For instance, the National Research Council conducted a study that concluded that using three EDS units would have the highest probability of meeting schedule and be the most cost-effective way to dispose of 1,200 munitions at Pine Bluff Arsenal in Arkansas destined for demilitarization under the Chemical Weapons Convention. The Chemical Weapons Convention Treaty initially called for completion of demilitarization of chemical weapon stockpiles in 2007 (now extended to 2012). The Pine Bluff EDS operation is expected to begin later this year.
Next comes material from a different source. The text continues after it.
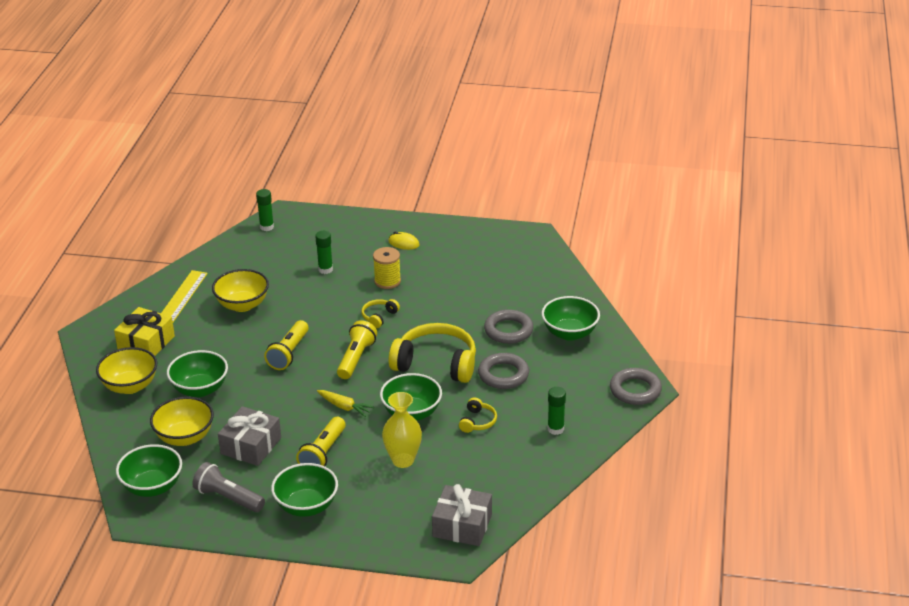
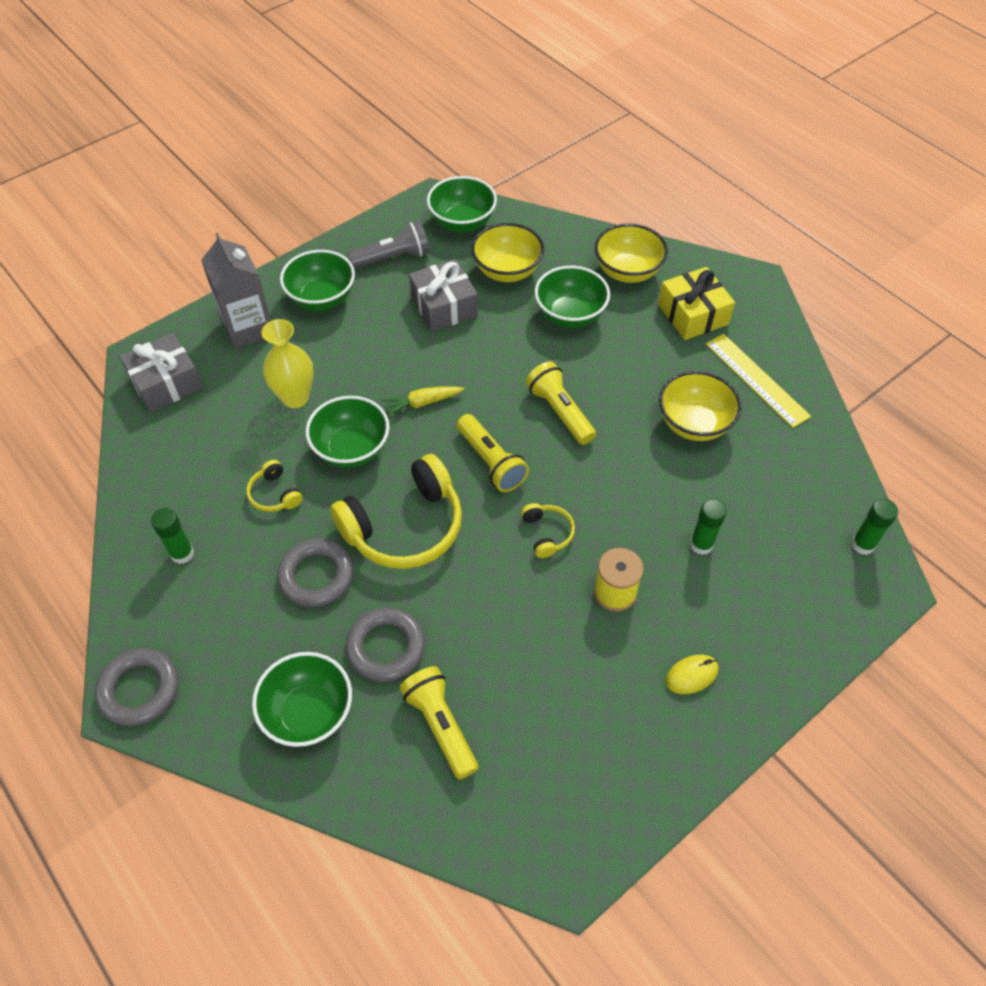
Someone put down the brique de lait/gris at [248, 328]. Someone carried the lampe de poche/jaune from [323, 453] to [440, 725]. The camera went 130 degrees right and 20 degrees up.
The initial need was sparked when construction of luxury homes in the Spring Valley development in Washington, D.C., near American University in 1992 unearthed four explosively configured mortars containing chemical agent, prompting evacuation of the neighborhood. The standard method of destroying these munitions is called “open burn, open detonation (OB/OD). It involves packing five times the amount of the explosive as the amount of agent around the munition and setting the explosive off to breech the shell and consume the agent in the ensuing fireball. Interestingly, Sandia/New Mexico did the calculations that derived the five times explosive factor for the Army. The noise and complications of blowing out windows and damaging houses from setting off 10 to 15 pounds of explosive made OB/OD unsuitable for Washington, D.C., John said. This caused the Army to seek some other technology. Ultimately many more munitions were unearthed and transported with special waivers out of the area. However, nearly a decade later, in 2003, EDS set up operations 100 yards behind Sibley Hospital in Spring Valley and neutralized 15 munitions containing mustard — six of them explosively configured.

Next explosives tests in Albuquerque

From July to September of 2004, 22 items were destroyed at Dugway Proving Ground in Utah that had been in storage since 1980. In October 2004 EDS destroyed a 75 mm mortar containing mustard found at a chicken ranch in Bridgeville, Del. Although EDS has never had a deployment in California there have been two close calls. A 4.2-inch mortar containing phosgene was found in 2003 near a housing development in Vista, north of Escondido, and later that year a 10-pound sarin bomblet was found at Edwards Air Force Base. The phosgene round was not explosively configured and could be transported to a destruction site and the bomblet was a trainer.

Explosives tests in Albuquerque will focus on preparations for the Pine Bluff arsenal operations. There are more than 700 recovered 4.2-inch mortars and over 400 German traktor rockets stored at Pine Bluff. The tests will demonstrate the capability to do six mortars or six traktor rockets at one time in the larger EDS.